The World Health Organization (WHO) has sounded a stern warning against lifting coronavirus restrictions too soon, saying it could lead to a deadly resurgence.
WHO issued the warning on Friday as some of the European countries hardest hit by the COVID-19 pandemic are starting to see signs of slowing in infections.
“In the past week, we’ve seen a welcome slowing in some of the hardest-hit countries in Europe, like Spain, Italy, Germany and France,” WHO Director-General Tedros Adhanom Ghebreyesus told a regular press briefing.
As “some countries are already planning the transition out of stay-at-home restrictions,” the WHO chief warned that “lifting restrictions too quickly could lead to a deadly resurgence.” “The way down can be as dangerous as the way up if not managed properly,” he said.
The WHO chief stressed that decision of lifting restrictions should be made on the following conditions:
- That transmission is controlled;
- That sufficient public health and medical services are available;
- That outbreak risks in special settings like long-term care facilities are minimized;
- That preventive measures are in place in workplaces, schools and other places where it’s essential for people to go;
- That importation risks can be managed;
- That communities are fully aware and engaged in the transition.
Globally, 1.7million confirmed cases of COVID-19 have now been reported to the WHO, as well as more than 100,000 deaths. He underlined that the WHO is working with affected countries on strategies for gradually and safely easing restrictions.

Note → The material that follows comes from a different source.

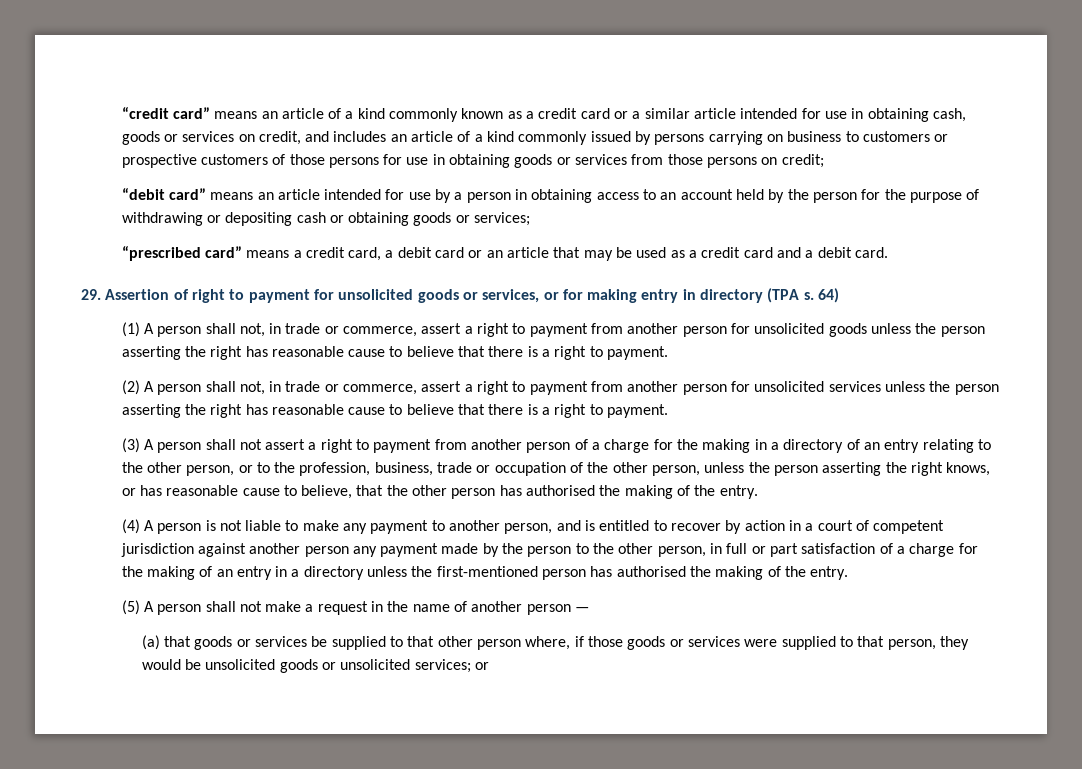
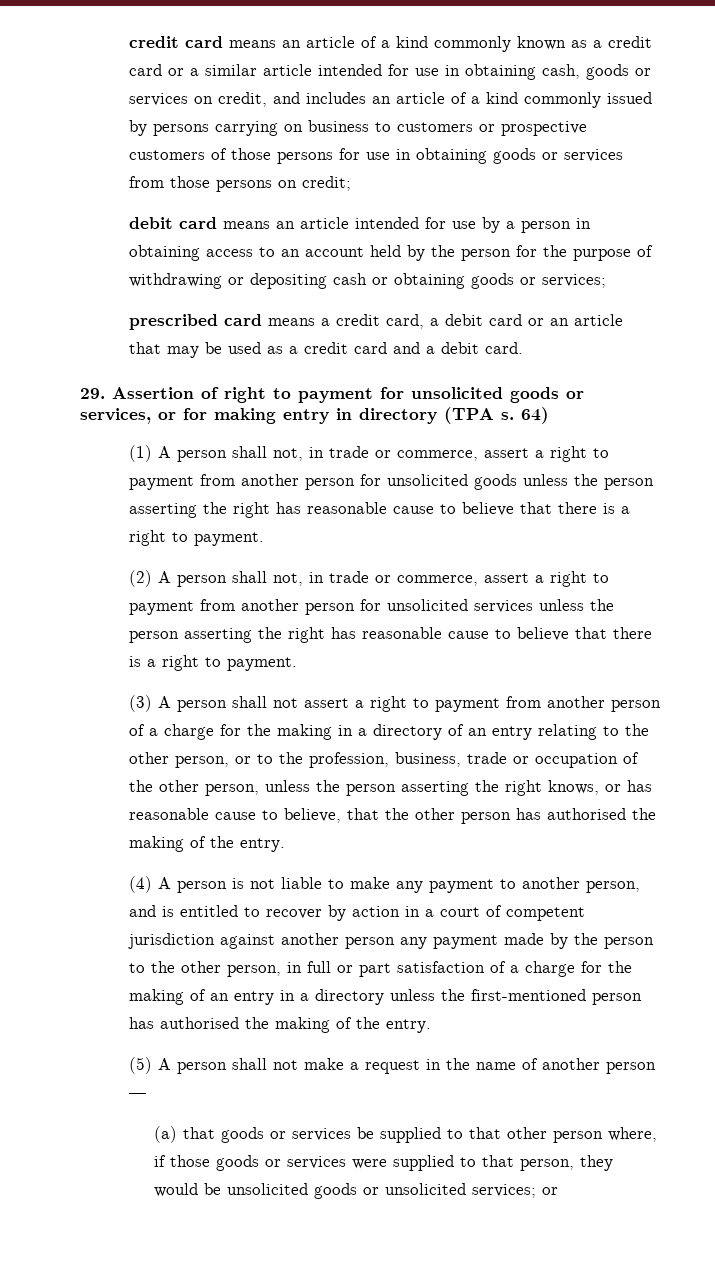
[121,107,210,119] “credit card” -> [129,36,224,48] credit card
[121,188,206,200] “debit card” -> [129,217,218,229] debit card
[121,246,242,261] “prescribed card” -> [129,314,263,330] prescribed card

Denmark is one of the countries planning to ease restriction. The Scandinavian country, has over 5,000 cases of coronavirus and a total of 237 fatalities. But it said it has seen deaths and hospital admissions stabilise in recent days. From Wednesday, it will reopen schools and day care centres.
Remaining lockdown measures, such as the closure of bars, restaurants, shopping complexes and bans of public gatherings of more than 10 people, will stay in place for at least another month.